When Kerry Lavelle, an attorney for the ITHA, testified how the state's gaming landscape changed dramatically when CDI invested in the competing casino, he was cut short by Brincat, who had said prior to taking up the agenda item that he would not be allowing that topic to be considered during the purse contract negotiation updates given by both sides.

“Sir, that's a hypothesis,” Brincat said. “I don't think it's the role of the ITHA or its members to pontificate with respect to Churchill's plans or to Arlington's plans.”

Lavelle replied that he wasn't hypothesizing—he was reciting facts about a relevant business decision that has already come to pass.

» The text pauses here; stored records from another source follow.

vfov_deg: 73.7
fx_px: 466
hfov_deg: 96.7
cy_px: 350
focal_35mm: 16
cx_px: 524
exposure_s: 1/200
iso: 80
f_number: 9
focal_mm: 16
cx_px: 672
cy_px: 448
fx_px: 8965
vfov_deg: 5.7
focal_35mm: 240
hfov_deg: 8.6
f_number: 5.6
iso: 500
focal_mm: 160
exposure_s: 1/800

Again, Brincat interjected: “This is not germane to the existence of a contract. And the point is, the organizational licensee is Arlington. It has been Arlington [as opposed to CDI]. And again, to open up this avenue of questioning invites propositions that I don't think are beneficial for any party…. I think we're walking down a very dangerous road when we try to speak to the motivations of others.”

ITHA president Michael Campbell tried a different angle. He pointed out how the horsemen have proposed numerous ways to reach an agreement. These include 1) Arlington foregoing the “recapture” money it is allowed to reclaim from the purse account under certain circumstances related to handle; 2) Restructuring the stakes schedule so more money instead goes to overnight purses, or 3) Setting up a quasi-loan that would repay Arlington the purse money it puts up if the track changes its mind to apply for racino licensure.

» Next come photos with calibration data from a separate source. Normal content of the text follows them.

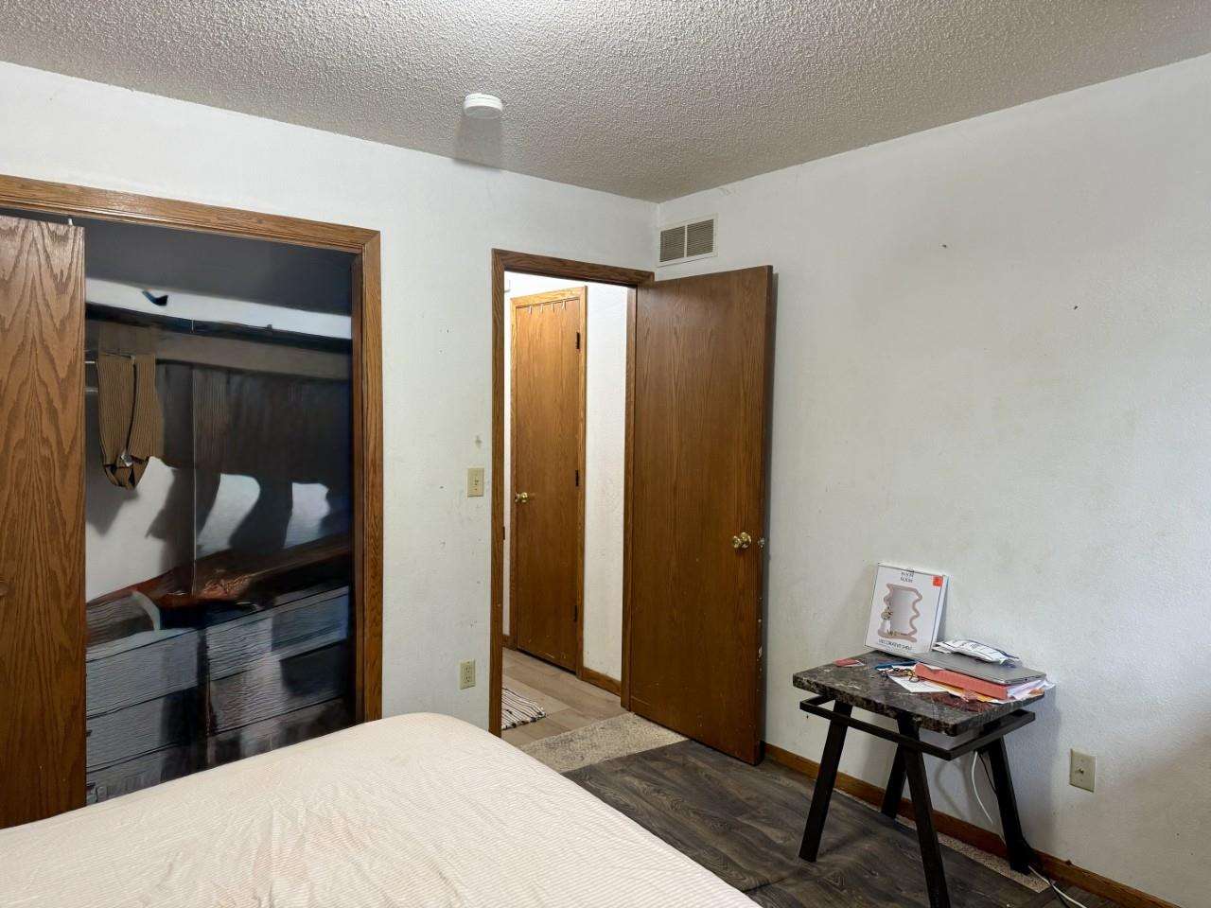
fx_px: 840
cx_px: 606
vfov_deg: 56.8
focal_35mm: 24
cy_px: 454
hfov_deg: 71.6
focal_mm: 6.76
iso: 320
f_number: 1.78
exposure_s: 1/60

“We're not saying do away with the [GI Arlington] Million. On the contrary, we're saying run the Million,” Campbell said. “But at the same time, we're saying the Beverly D. [S.] and the [GI] Secretariat [S.] are [very heavily funded] races. Maybe someone ought to take a look at that and decide if the affordability [reflects the] present conditions.

“This is an apportionment issue,” Campbell continued. “That balance between a healthy stakes account and a healthy purse account. We can meet in the middle somewhere. It doesn't have to be all one thing or all of another. Otherwise we're definitely going to hurt the majority of horsemen that practice their trade in Illinois.”

Petrillo, Arlington's president, had a different view of the sticking points in the negotiations.

“I'm just going to be very frank. We've had unreasonable demands from the ITHA,” Petrillo said, noting that the horsemen's desire for a $200,000 daily purse average “would result in losses to Arlington. They're unrealistic in this economic environment within our industry. It would cripple us.”

Lavelle later retorted: “Please do not buy into [Arlington's] narrative of 'demand, demand, demand'. They've used that word countless times when they've been before you…. We are not looking for that, and instead are looking for solutions and pathways that would not [equate to guaranteed purses].”

“There are options out there,” Lavelle said. “We spent four hours one day talking about this issue. And at the end of it, they said, 'Here's the offer. Let's use last year's contract.' It went nowhere. That got us nowhere.”

IRB commissioner Thomas McCauley told the ITHA that “I do want to impress on you that there's a lot of sympathy for the purse situation.” But he added that the more effective long-term plan for horsemen might be trying to get changes made at the state level instead of at the IRB level.

“I guess my main point is that if you need relief, we can only do so much,” McCauley said. “Everybody would love to see the overnight purses double or triple, and get back to the days when Illinois racing was right up there, arguably, with New York, Florida, California, Kentucky. That would be glorious, and I really thought that was going to happen, to tell you the truth, when this Gaming Act passed.

“I can't imagine anybody's happy with [the low purses being offered by Arlington],” McCauley continued. “So again, we're limited in the relief that we can give…. If we could give it to you, we would. I think I can say that with confidence for the board, because there is definitely an understanding and sympathy for the dire situation.”

In other IRB business, the board unanimously voted to move ahead with rewriting state rules on whipping in harness races, but unanimously voted to table a motion to make similar restrictions to Thoroughbred whipping rules, citing a need to study the situation further.